At that point, though, Sukhoi and Kremlin officials held back nothing. They went all out in their praise of the fighter and its purported capabilities. The subtext was that, finally, someone had broken the US monopoly on low-observable aircraft.
Russia’s PAK FA stealth fighter has made its debut. (Sukhoi photo by Sergey Pashkovskiy)
The PAK FA is still shrouded in secrecy. In light of Russia’s tortured quest to develop a “fifth generation” rival to the F-22 Raptor, the blackout is sure to continue for a long while. The “Raptorski,” as it is called in the West, will be a modern Russian mystery.
Russia’s claims about the aircraft’s schedule and capabilities are bold, however, and the US would be foolish to ignore them or to believe they don’t spell trouble.
The PAK FA will enter developmental service with the Russian Air Force’s test and evaluation unit “in 2013,” said Prime Minister Vladimir Putin, adding that “large-scale procurements will start in 2015.”
“It’s going to be no worse than an F-22,” said Anatoly Kornukov, the former commander of Russian air forces. “I’ve been in an F-22, and I know.”
PAK FA is the Russian acronym for Future Aviation System for Tactical Aviation. Also known as the T-50, the fighter bears a strong resemblance to both the F-22 and the F-35, and is sized between the two Lockheed Martin-built stealth fighters. Russian officials claim their fighter will cost less than the F-22, will offer the ability to supercruise, and boasts a longer range than the F-35.
It is designed for aerial combat, ground attack, and even maritime attack missions when equipped with 3,300-pound anti-ship weapons. The PAK FA can carry eight missiles internally, according to Pravda, and will be able to attack multiple targets simultaneously.
This makes the T-50 a multirole strike fighter, like the F-35. Unlike the F-35, however, it will have two engines.
The engines on the test aircraft immediately raise questions about how advanced it really is, however. Despite Sukhoi claims that the PAK FA has “unprecedented small radar cross section in radar, optical, and infrared range,” the current engines are derivative and have traditional, nonstealthy round nozzles.
Russian officials acknowledged the fighter is not yet ready for front-line service.

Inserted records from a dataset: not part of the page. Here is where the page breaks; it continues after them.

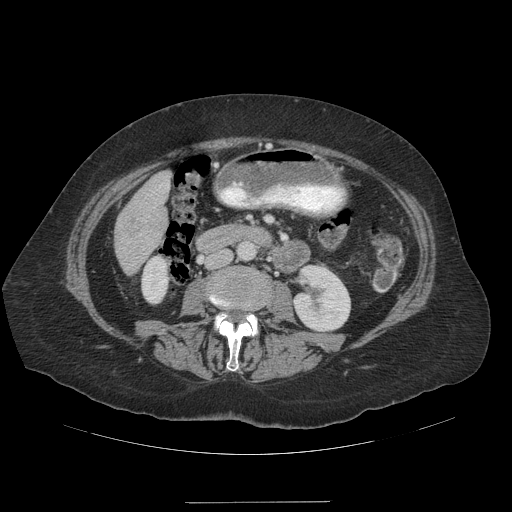
Contrast-enhanced abdominal CT (liver protocol), one axial slice; position 36 of 99 along the scan axis; 140 kVp; soft-tissue window (W 400 / L 40 HU); 2.5 mm slice thickness; 512 × 512 image matrix, field of view 440 × 440 mm. Case-level facts recorded for this patient, not image findings: diagnosis: hepatocellular carcinoma (patient treated with transarterial chemoembolisation; whether this scan precedes or follows treatment is not stated here); TNM stage (as recorded): Stage-IVA; Child-Pugh class: A; tumour nodularity: multinodular.
Annotated regions visible in this slice (semi-automatic segmentation, software-assisted and operator-edited):
- liver parenchyma outside the tumour (the mass and vessels are separate outlines, so this box may not span the whole liver): bounding box <114,172,170,274> (left, top, right, bottom; pixels)
- portal vein: <159,183,169,188>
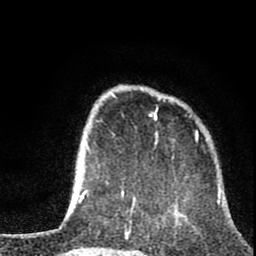
Breast MRI (dynamic contrast-enhanced), one axial slice. Cropped to one breast. Dynamic contrast-enhanced series, time point 2 of 8 at this slice position (early post-contrast). 1.5 T. TE 2.8 ms, TR 7.1 ms. 2 mm slice thickness. 256 × 256 image matrix, field of view 140 × 140 mm. Female patient.
Outlined on this slice (semi-automatically segmented with operator editing):
- enhancing-tissue mask used for the functional tumour volume (all voxels passing the contrast-enhancement thresholds inside the analysis volume; usually the tumour): bounding box (x1, y1, x2, y2) in pixels: (81, 92, 198, 200)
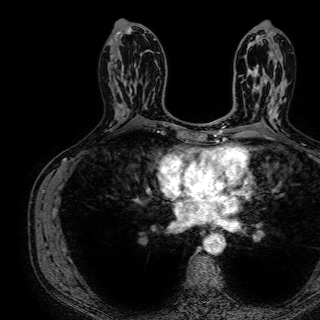
Breast MRI (dynamic contrast-enhanced), one axial slice. Slice 37 of 72 in the series (ordered by position). Cropped to one breast. Dynamic contrast-enhanced series, time point 2 of 7 at this slice position (early post-contrast). 1.5 T. TE 2.6 ms, TR 5.2 ms. 2.5 mm slice thickness. 320 × 320 image matrix, field of view 288 × 288 mm. Female patient.
Structures marked on this image (semi-automatically segmented with operator editing):
- enhancing-tissue mask used for the functional tumour volume (all voxels passing the contrast-enhancement thresholds inside the analysis volume; usually the tumour): bounding box <121,50,151,115> (left, top, right, bottom; pixels)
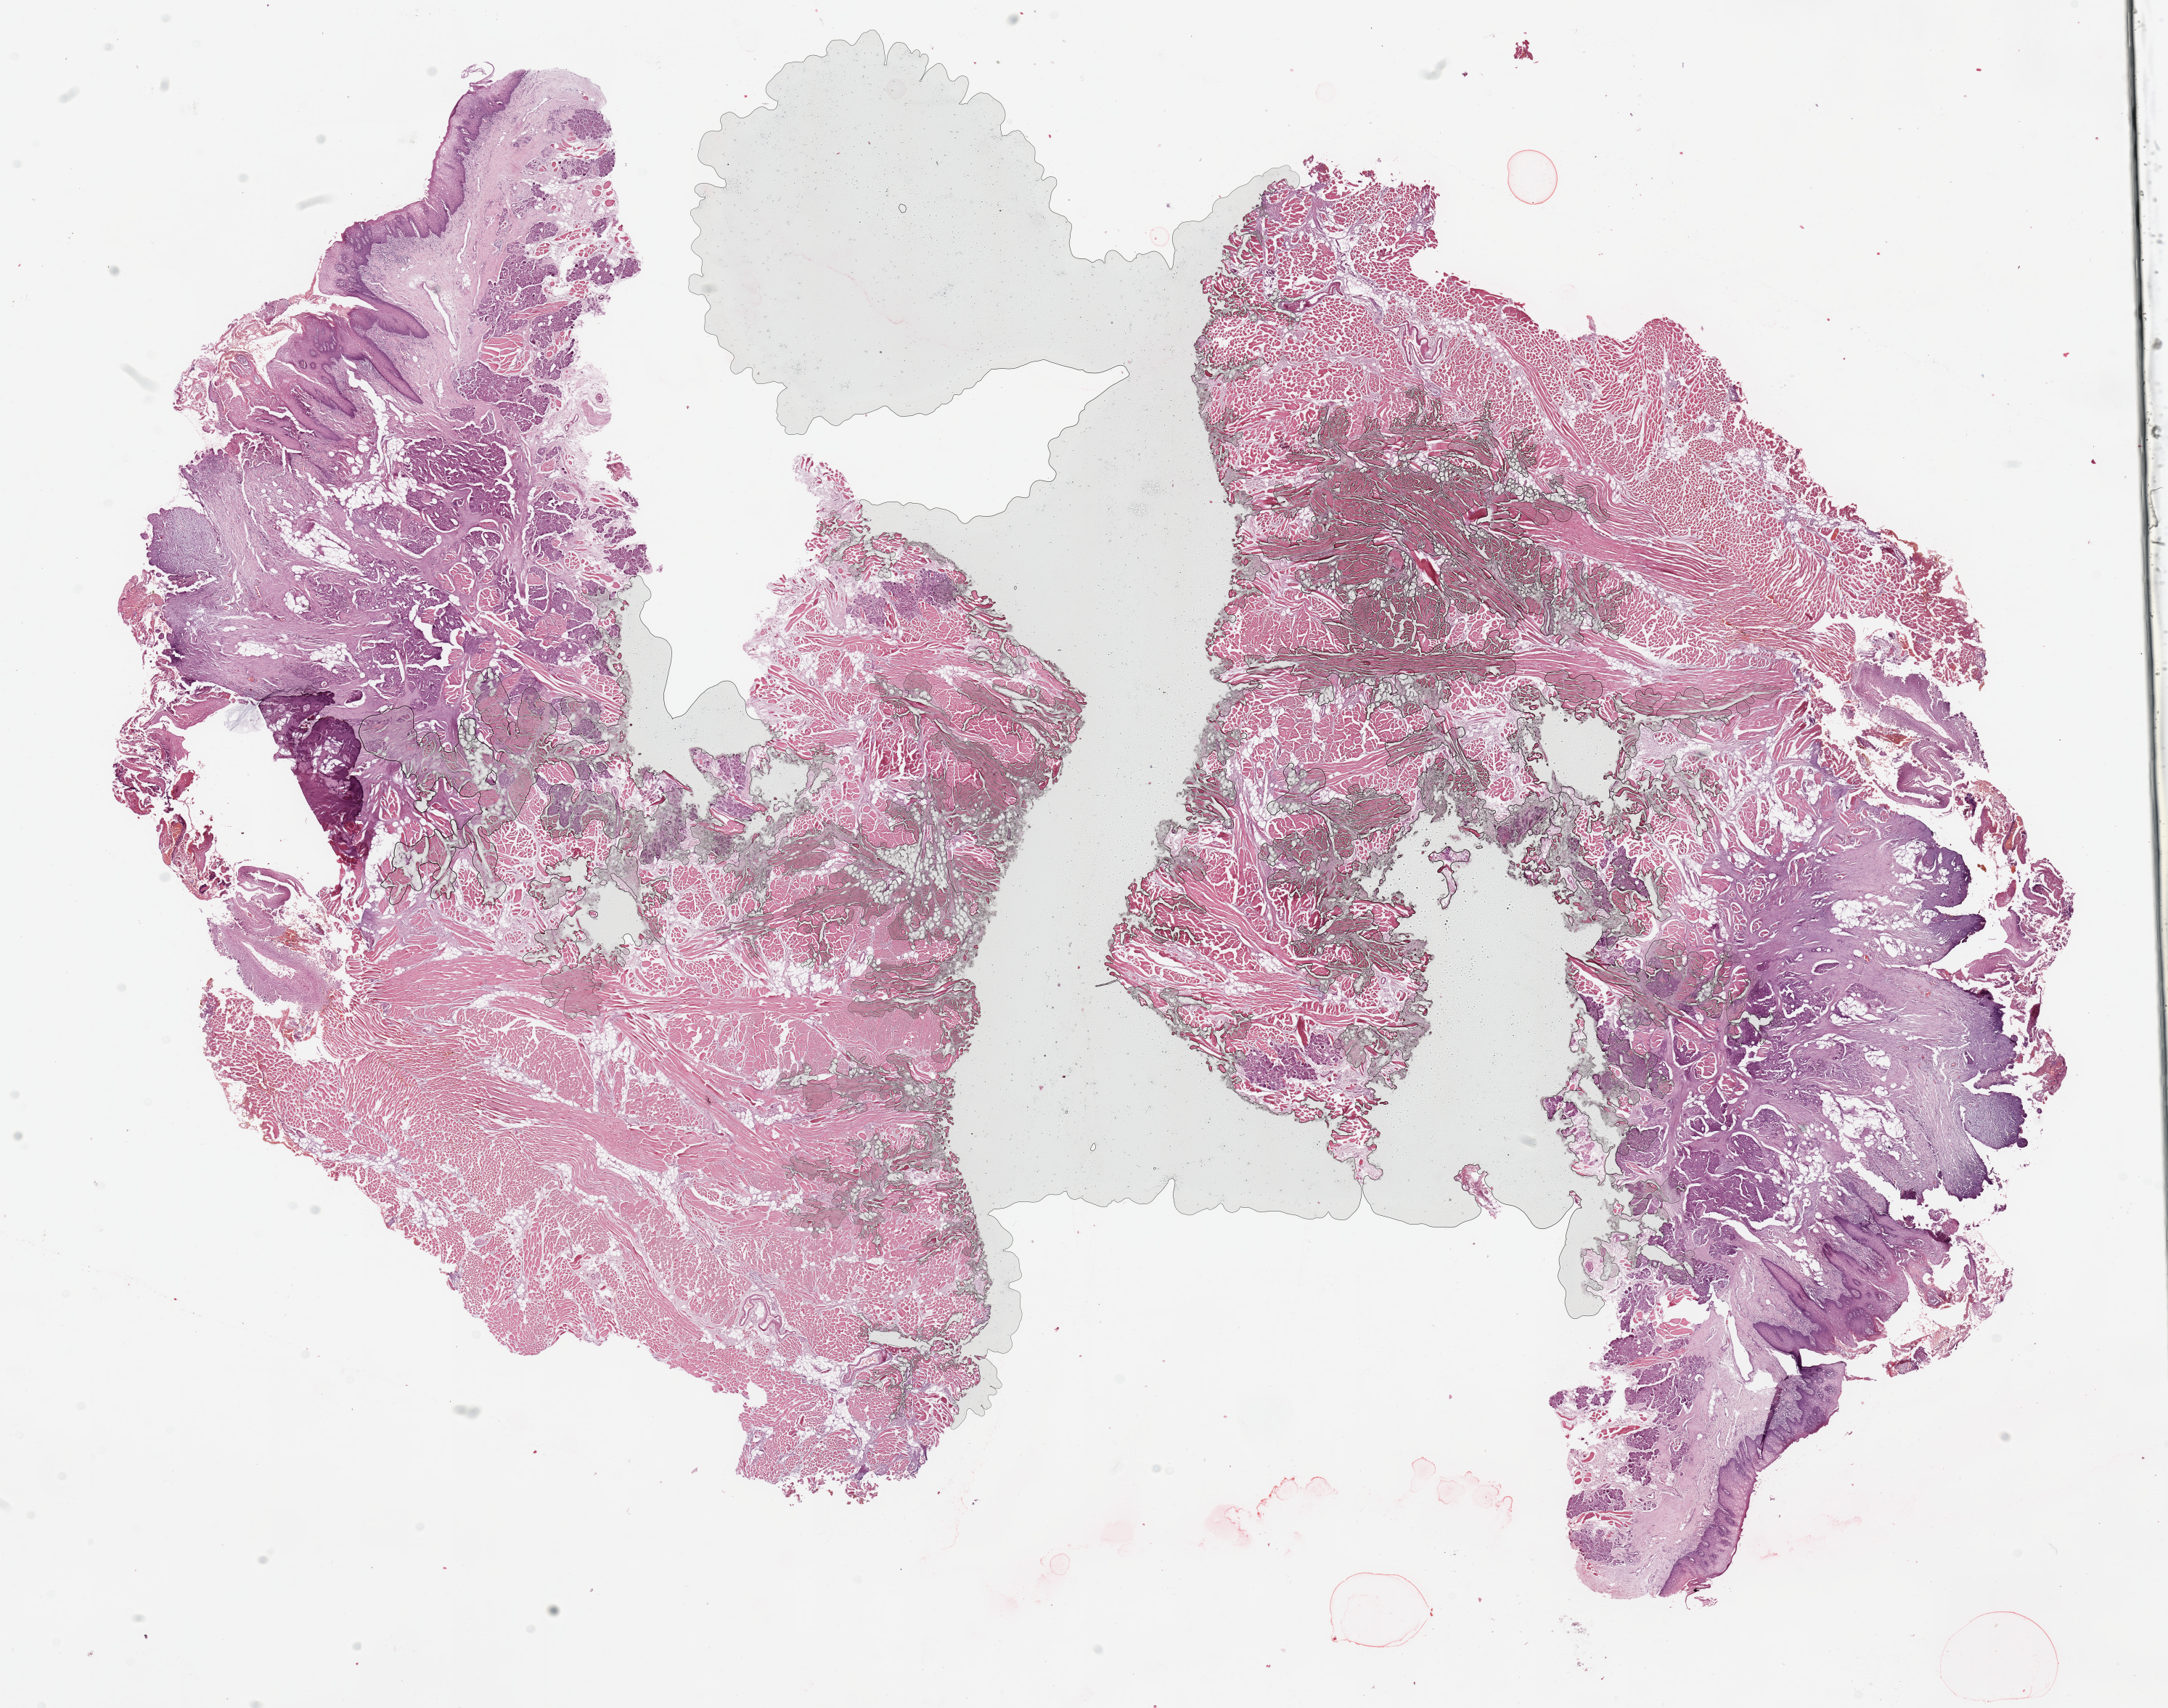
H&E whole-slide image, a low-resolution overview of the entire scanned area, about 23.6 x 18.6 mm, normal (non-tumour) tissue sample, sampled site: tongue. Patient: male, age 54 years.
This section: normal (non-tumour) tissue from the same patient. Patient diagnosis: Squamous cell carcinoma, NOS (tongue, NOS).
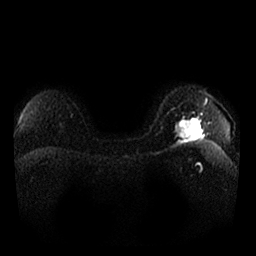
Breast MRI, one axial slice. Position 17 of 25 along the scan axis. Diffusion-weighted series; image 2 of 4 stored at this slice position (different b-values; order by instance number). 1.5 T. 256 × 256 image matrix, field of view 340 × 340 mm. Female patient.
Annotated regions visible in this slice (expert manual segmentation):
- tumour on diffusion-weighted imaging: bounding box [x1, y1, x2, y2] px = [174, 117, 202, 141]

Putin himself said “a lot remains to be done in terms of engines and armament.”
US Air Force officials have acknowledged for years that top-of-the-line Russian fighters on the world market already outclass the most advanced versions of USAF’s fourth generation fighters such as the F-15 and F-16. Until the F-35 is ready for combat, the American advantage in worldwide air combat resides in the quality of its pilots and in the F-22.
It is too soon to predict when the PAK FA will be operational and whether it represents a full-up fifth generation fighter or a hybrid utilizing carryover technology.
Still, the fighter threat is increasing in terms of both quantity and quality, noted Lt. Gen. David A. Deptula, deputy chief of staff for intelligence, surveillance, and reconnaissance, last September. “It behooves us to remember the success of the Russian MiG-21, the most widely produced and deployed jet fighter in history. Over 50 countries operated the MiG-21, not just Russia or China, … [so] we need to be prepared to deal with advanced fighter technology in quantities and locations beyond Russia and China.”
Indeed, India is a charter partner in the PAK FA program. Other current customers of Russian fighters include longtime US adversaries such as Iran, Syria, and Venezuela.
“The Russians are working on the PAK FA, and China is working on their XXJ or F-12,” Deptula continued. “Export of both fighters will likely take place, and the prices they’ll charge will likely undercut the F-35. This provides the opportunity for both nations to acquire near-F-22 performance while attempting to proliferate the systems [in] F-35-like quantities.”
That’s a sobering prospect for those who want the US to maintain air superiority in any future conflict.